Aluminum RF Transciever

We also noticed that our matching capacitance was much too high. The TeachSpin system had a static matching capacitor of approximately 900 pF, with variable capacitors equaling 330 pF. Knowing that our system was similar to the TeachSpin (and that it was the TeachSpin we were trying to emulate) we lowered our static matching capacitor from nanofarads to picofarads, and began to see better peak-peak voltages. This went against our python program, and against our working theory. On possible explanation is that the resistance in reality is larger than the calculated resistance of the copper wire. This is exemplified below in the resonance curves, the first has a large matching capacitance and the second has a lower one. The third curve was taken with an Analog Discovery 2 System Analyzer using the SpinCore RF processor to generate a fake signal (rather than the TeachSpin synthesizer and an oscilloscope). This fake signal consisted of a 5 Vpp pulse that was 25 μs long and repeated every 50 μs. The last curve was generated using the same setup, except we used the TeachSpin magnet and RF tank circuit instead of our own.

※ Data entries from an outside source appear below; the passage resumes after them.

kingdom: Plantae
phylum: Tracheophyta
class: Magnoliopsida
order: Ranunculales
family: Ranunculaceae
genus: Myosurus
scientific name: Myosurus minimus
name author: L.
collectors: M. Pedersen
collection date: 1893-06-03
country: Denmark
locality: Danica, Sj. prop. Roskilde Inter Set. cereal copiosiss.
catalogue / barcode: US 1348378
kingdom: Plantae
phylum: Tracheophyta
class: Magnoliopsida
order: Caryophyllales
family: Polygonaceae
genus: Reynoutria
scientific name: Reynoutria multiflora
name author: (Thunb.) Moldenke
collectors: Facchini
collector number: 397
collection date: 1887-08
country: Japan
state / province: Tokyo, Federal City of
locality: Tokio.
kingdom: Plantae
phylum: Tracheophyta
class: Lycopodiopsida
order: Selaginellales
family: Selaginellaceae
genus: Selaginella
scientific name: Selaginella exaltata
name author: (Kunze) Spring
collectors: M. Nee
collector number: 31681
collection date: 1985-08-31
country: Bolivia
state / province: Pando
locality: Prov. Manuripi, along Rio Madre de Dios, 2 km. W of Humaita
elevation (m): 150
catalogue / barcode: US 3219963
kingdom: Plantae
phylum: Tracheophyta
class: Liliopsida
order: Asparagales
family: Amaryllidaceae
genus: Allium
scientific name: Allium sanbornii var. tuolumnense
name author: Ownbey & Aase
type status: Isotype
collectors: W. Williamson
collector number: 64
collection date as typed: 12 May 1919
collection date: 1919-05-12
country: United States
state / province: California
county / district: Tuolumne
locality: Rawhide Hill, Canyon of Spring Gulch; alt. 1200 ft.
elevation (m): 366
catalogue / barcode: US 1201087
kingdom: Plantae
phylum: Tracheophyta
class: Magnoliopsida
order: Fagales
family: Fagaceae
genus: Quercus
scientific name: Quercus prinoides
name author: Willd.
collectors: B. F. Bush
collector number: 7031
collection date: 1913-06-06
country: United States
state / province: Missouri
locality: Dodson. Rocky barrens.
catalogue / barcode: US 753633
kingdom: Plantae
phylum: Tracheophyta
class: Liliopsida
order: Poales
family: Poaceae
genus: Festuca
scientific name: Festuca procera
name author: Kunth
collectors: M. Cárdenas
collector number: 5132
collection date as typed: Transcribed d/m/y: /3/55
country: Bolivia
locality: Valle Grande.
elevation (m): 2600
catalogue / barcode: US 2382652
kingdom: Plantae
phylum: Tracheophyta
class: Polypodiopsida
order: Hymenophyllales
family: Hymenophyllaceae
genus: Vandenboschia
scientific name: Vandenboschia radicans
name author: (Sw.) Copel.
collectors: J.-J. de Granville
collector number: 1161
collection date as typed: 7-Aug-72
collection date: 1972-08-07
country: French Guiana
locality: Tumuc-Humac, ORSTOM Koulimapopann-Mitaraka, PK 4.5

Aluminum Resonance Curve with Large Matching Capacitance

Aluminum Resonance Curve with Small Matching Capacitance

Aluminum Transceiver Fake Signal Sensing

TeachSpin Fake Signal Sensing

NOTE: The final two curves are not resonance curves, they are the amplitude of the fake signal at the tuned frequency is being detected. (To get a resonance curve, one would need to change the frequency of the fake signal and plot the amplitude of the response curve relative to the change in frequency.)

We tried using the TeachSpin receiver to measure the response to a fake signal generated by the SpinCore RF processor, but kept on getting very noisy signal with a large baseline and barely visible pulse. We hypothesize that this bad data was due to the receiver on the TeachSpin `subtracting out’ the RF frequency before output. The SpinCore RF processor is not synced with the TeachSpin so this subtraction process would not be very successful. However, the fact that our tank circuit’s sensitivity is comparable to the TeachSpin’s is notable.

Before we began to use the Analog Discovery system, we were still seeing the same noise that we noticed with our 3D-printed version. In another attempt to lessen this noise, we crafted some rudimentary shielding to encompass our system. Importantly, we also had to ground the actually body of our enclosure, and, when connected to the shielding system, this allowed our shield to become grounded as well. Without grounding, our shield wouldn’t give us much noise reduction. As in all things with this project, our goal was to match or surpass the TeachSpin system. Surprisingly, our shielding (shown below surpasses the TeachSpin system ever so slightly in its ability to reduce noise.

Shielded RF Transciever

The big, end goal of this summer was to get some sort of signal from our system. Unfortunately, we were unable to achieve this goal. However, the sheer amount of progress we were able to make in other areas more than makes up for this. We have several designs for new circuit enclosures. Said designs are consistent and reproducible, with implementations for ease of access, such as adding banana clips to the inductor coil and using a snap connector for the static matching capacitors. We made real progress with figuring out how to use both the RF Processor and Analog Discovery System Analyzer. Used in conjunction with each other, we are well on our way to acquiring signal not dissimilar from the TeachSpin System.

One of the things we’re looking forward to working on next summer is obtaining a directional coupler to further our utilization of our RF Processor and Analog Discovery Analyzer. We will also be building a transmit/receive circuit so that we can use our magnet, RF probe, and the RF processor to be completely independent of the TeachSpin system.